Statisticians have been put on notice ahead of the IPC Grand Prix in Brisbane this Saturday, 7 March, with Para-athletics world champion Scott Reardon (NSW) and two-time London 2012 Paralympic medallist Rheed McCracken (Qld) chasing the clock with world record-breaking performances in their sights.
Reardon, who is a T42 class leg amputee, will duel with world record holder Evan O’Hanlon (ACT) and his Australian Flame teammates Chad Perris (WA), Gabriel Cole (SA) and Brayden Davidson (SA) in the men’s ambulant 100m and starts after clocking his second fastest time ever of 12.24 at the Canberra Track Classic earlier this Australian Athletics Tour.
Only his second outing for the year, the performance has boosted the confidence of 24-year-old Reardon and he now has aspirations for even quicker performances this season ahead of the 2015 IPC Athletics World Championships where he will again line up alongside Heinrich Popow (GER), the man he shared gold with in Lyon (FRA) two years ago.

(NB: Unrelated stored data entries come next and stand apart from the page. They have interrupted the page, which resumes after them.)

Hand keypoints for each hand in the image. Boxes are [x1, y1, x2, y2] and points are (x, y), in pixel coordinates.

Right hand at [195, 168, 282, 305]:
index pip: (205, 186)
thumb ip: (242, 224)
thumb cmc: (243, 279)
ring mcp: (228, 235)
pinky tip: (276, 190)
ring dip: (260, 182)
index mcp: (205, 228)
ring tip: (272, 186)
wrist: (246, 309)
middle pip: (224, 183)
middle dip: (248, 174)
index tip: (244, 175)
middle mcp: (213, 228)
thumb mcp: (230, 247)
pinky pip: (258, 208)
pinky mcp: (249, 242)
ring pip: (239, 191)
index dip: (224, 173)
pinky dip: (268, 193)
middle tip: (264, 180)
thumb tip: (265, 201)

“It seems like only yesterday that I ran the 12.14 to win the 2013 national championship, and from where I stand I feel like I’m a better athlete. I know that I can run faster and I know that I am absolutely stronger after some great training under my coach Iryna Dvoskina,” Reardon said.
“I don’t see any reason why I can’t improve even more and run even faster. I’ve done the work that I need to and had a great start to my season with my race in Canberra a few weeks back. I come into every season wanting to improve and I hope that this season I’ll be able to make that happen and again challenge the best when we get to the World Champs in Doha.”
“If not a PB this weekend I want to come away from the IPC Grand Prix knowing that I’m headed to the business end of my domestic opportunities, with Nationals just around the corner, on the way up rather than plateauing. This time of year is our chance to show the world what they have to chase to beat us come championship time.”
Reardon is thrilled to see the second leg of the internationally hosted IPC Grand Prix series scheduled for Brisbane, with the event providing him a chance to compete alongside the best athletes from Australia and the world on home soil. It’s the first time that the event has been hosted Down Under.
“To have an IPC Grand Prix in Australia is such a great opportunity for everyone in both our country and the region. There seems to be athletes coming from all over the place to run and that’s a great thing for para-athletics Down Under because it brings it to the attention of people at times that aren’t the Paralympic Games or a World Championships,” Reardon added.
“And the track in Brisbane is one of my favourites so I am happy that it is there. I’ve run three 200m PB’s on the track over the years and this time of year you usually end up with pretty favourable tail winds which is ideal for athletes like me who spend most of their time on the straight.”
McCracken burst on to the international para-athletics scene when he won a silver and a bronze medal in T34 wheelchair sprints for athletes with cerebral palsy on Paralympic debut at London 2012. The youngest member of the Australian athletics team at the Paralympic Games, he made sure he would not be forgotten when less than twelve months later he added a further four medals (three silver, one bronze) to his already impressive trophy cabinet at the IPC Athletics World Championships.
He has spent the past three weeks training in Newcastle (NSW) under the watchful eye of his coach Andrew Dawes, and he hopes that he will reap the rewards of the hard work when he takes to the track at the IPC Grand Prix this weekend.
“Since London 2012 I have almost felt like I’m on a roller coaster and it definitely has been an amazing journey. In the next two years I am expecting big things, it’s what we train for and what I put my life in to making it happen so I am really hoping 2015 and 2015 are my years,” McCracken said.
“I’ve spent the past three weeks in Newcastle and I’ve been putting my life skills to the test with preparing for the future, it’s been a great experience for me in a way where I am really learning to be independent and fend for myself. The Dawes family have been great to me. From my time in Newcastle I’ve come out ten-times fitter for sure and that just raises my personal expectation for my performances on the track.
“Brisbane this weekend gives me the chance to put the past three weeks in to practice so I’m hoping for big things, maybe not a world record but I can’t count it out fully. I’m in very good shape. I’ll be pushing myself the most in the 800m, I want to know how my training has gone. Although I have already qualified for Doha, the times are very important to me and I want to keep punching out performances as quick as possible across the whole build-up to Rio 2016.”
McCracken boasts a big program at the IPC Grand Prix this weekend, with starts in the 100m, 200m, 400m and 800m for wheelchair athletes. He faces stiff competition too, with Paralympic champion Richard Colman (Vic) and his London 2012 teammates Sam Carter (Qld) and Matthew Cameron (Qld) also entered.
In the women’s ambulant events on track, Lyon 2013 starter Taylor Doyle (NSW) and Commonwealth Games charge Ella Pardy (WA) will compete in the 100m and 200m, while Paralympians Torita Isaac (Qld) and Stephanie Schweitzer (NSW) will compete in the 400m.